5. Getting More Crop per Drop. Many small farmers lack access to a reliable source of water, and water supplies are drying up as extraction exceeds sustainable levels. Only 4 percent of sub-Saharan Africa's cultivated land is equipped for irrigation, and a majority of households depend on rainfall to water their crops -- which climate scientists predict will decline in coming decades. Efficient water management in agriculture can boost crop productivity for these farmers. By practicing conservation tillage, weeding regularly, and constructing vegetative barriers and earthen dams, farmers can harness rainfall more effectively.

6. Using Farmers' Knowledge in Research and Development.
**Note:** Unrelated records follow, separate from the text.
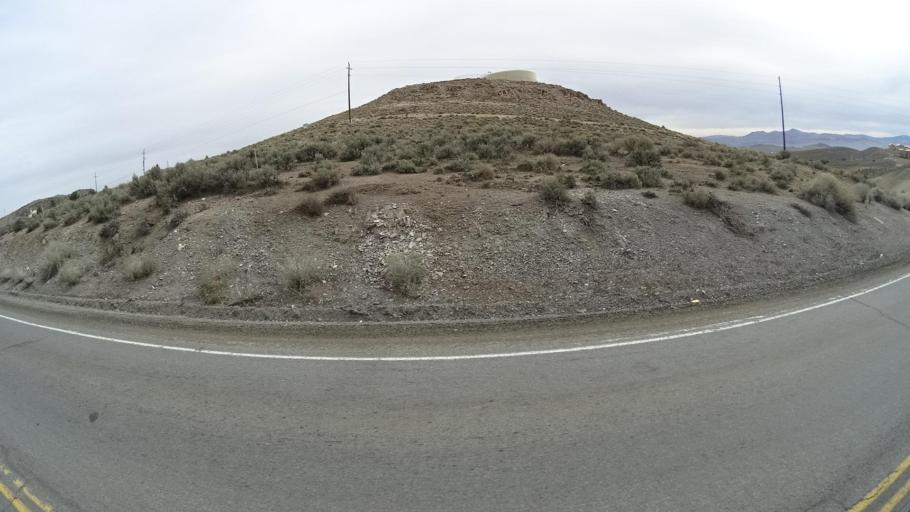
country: US
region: Nevada
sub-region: Washoe County
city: Golden Valley
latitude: 39.6027
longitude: -119.8089
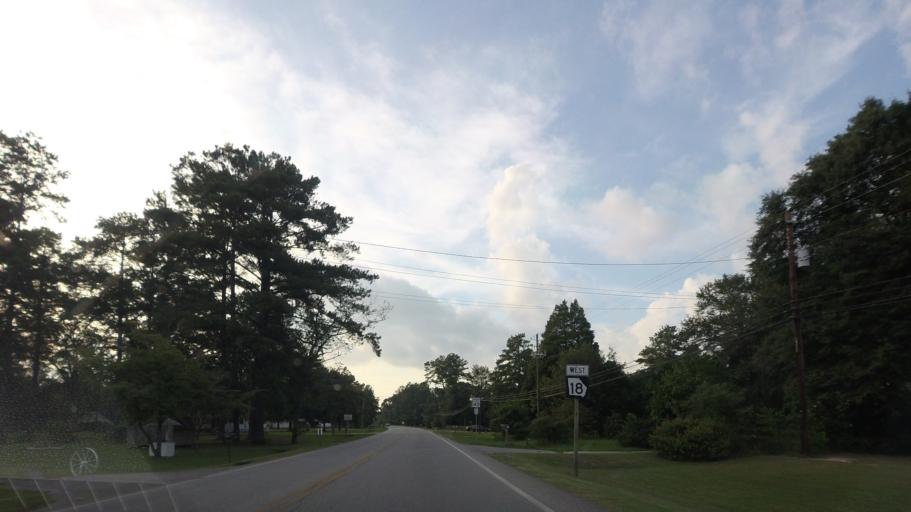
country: US
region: Georgia
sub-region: Wilkinson County
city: Gordon
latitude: 32.8846
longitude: -83.3450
Agricultural research and development processes typically exclude smallholder farmers and their wealth of knowledge, leading to less-efficient agricultural technologies that go unused. Research efforts that involve smallholder farmers alongside agricultural scientists can help meet specific local needs, strengthen farmers' leadership abilities, and improve how research and education systems operate. In southern Ethiopia's Amaro district, a community-led body carried out an evaluation of key problems and promising solutions using democratic decision-making to determine what type of research should be funded.

7. Improving Soil Fertility. Africa's declining soil fertility may lead to an imminent famine; already, it is causing harvest productivity to decline 15-25 percent, and farmers expect harvests to drop by half in the next five years. Green manure/cover crops, including living trees, bushes, and vines, help restore soil quality and are an inexpensive and feasible solution to this problem. In the drought-prone Sahel region, the Dogon people of Mali are using an innovative, three-tiered system and are now harvesting three times the yield achieved in other parts of the Sahel.
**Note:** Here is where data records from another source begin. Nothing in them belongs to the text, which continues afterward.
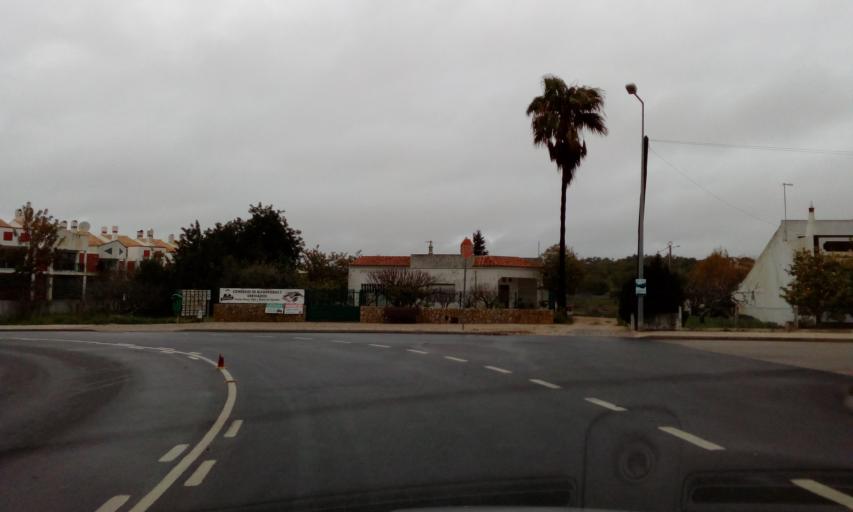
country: PT
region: Faro
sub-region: Albufeira
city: Ferreiras
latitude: 37.1241
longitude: -8.2238
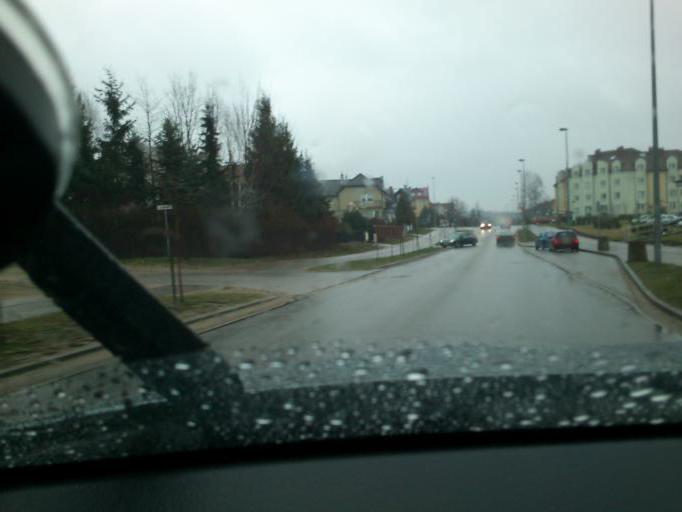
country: PL
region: Pomeranian Voivodeship
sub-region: Gdynia
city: Wielki Kack
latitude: 54.4247
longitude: 18.4766
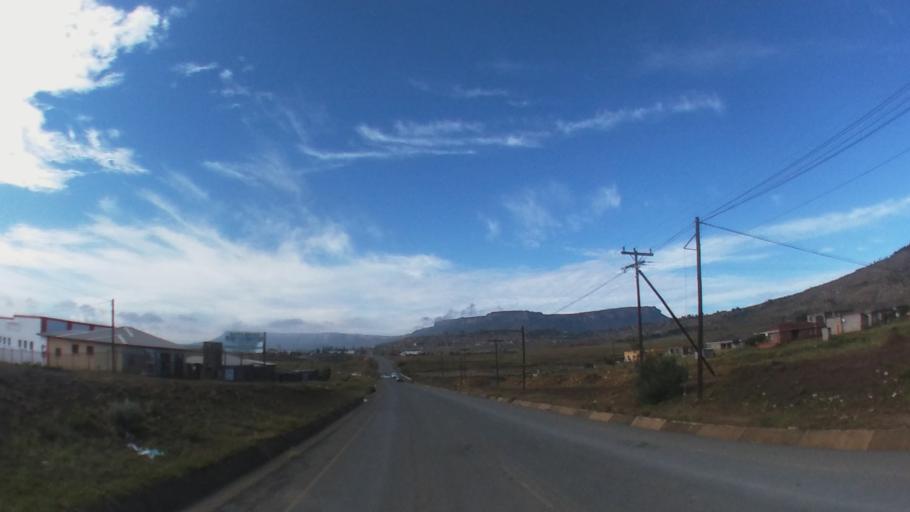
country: LS
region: Maseru
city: Maseru
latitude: -29.3751
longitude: 27.4706
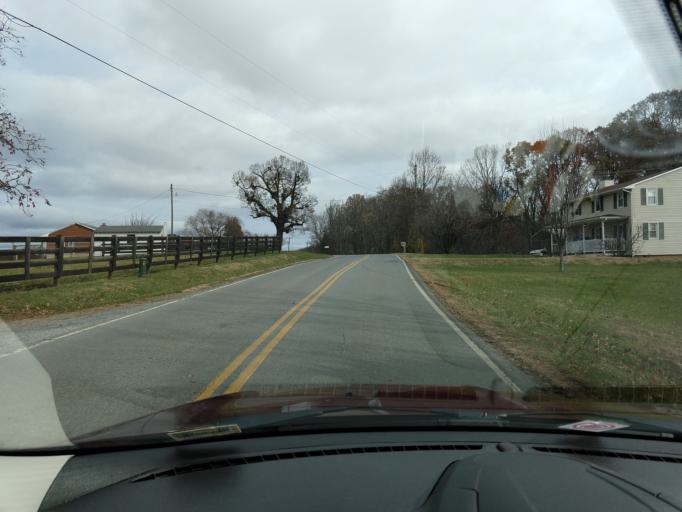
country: US
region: Virginia
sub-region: Franklin County
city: North Shore
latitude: 37.2419
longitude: -79.6734
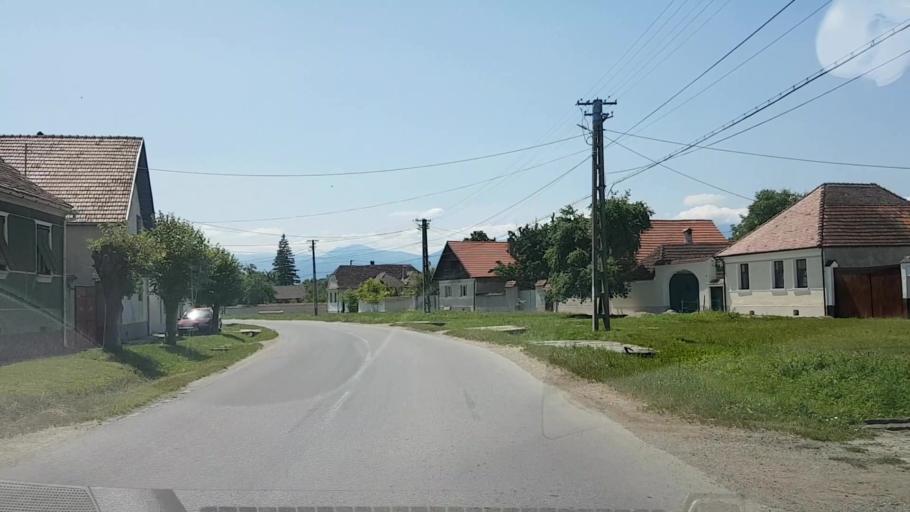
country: RO
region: Brasov
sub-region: Comuna Voila
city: Voila
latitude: 45.8388
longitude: 24.8326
8. Safeguarding Local Food Biodiversity. Over the past few decades, traditional African agriculture based on local diversity has given way to monoculture crops destined for export. Less-healthy imports are replacing traditional, nutritionally rich foods, devastating local economies and diets. Awareness-raising initiatives and efforts to improve the quality of production and marketing are adding value to and encouraging diversification and consumption of local products. In Ethiopia's Wukro and Wenchi villages, honey producers are training with Italian and Ethiopian beekeepers to process and sell their honey more efficiently, promote appreciation for local food, and compete with imported products.

9. Coping with Climate Change and Building Resilience. Global climate change, including higher temperatures and increased periods of drought, will negatively impact agriculture by reducing soil fertility and decreasing crop yields. Although agriculture is a major contributor to climate change, accounting for about one-third of global emissions, agricultural practices, such as agro-forestry and the re-generation of natural resources, can help mitigate climate change. In Niger, farmers have planted nearly 5-million hectares of trees that conserve water, prevent soil erosion, and sequester carbon, making their farms more productive and drought-resistant without damaging the environment.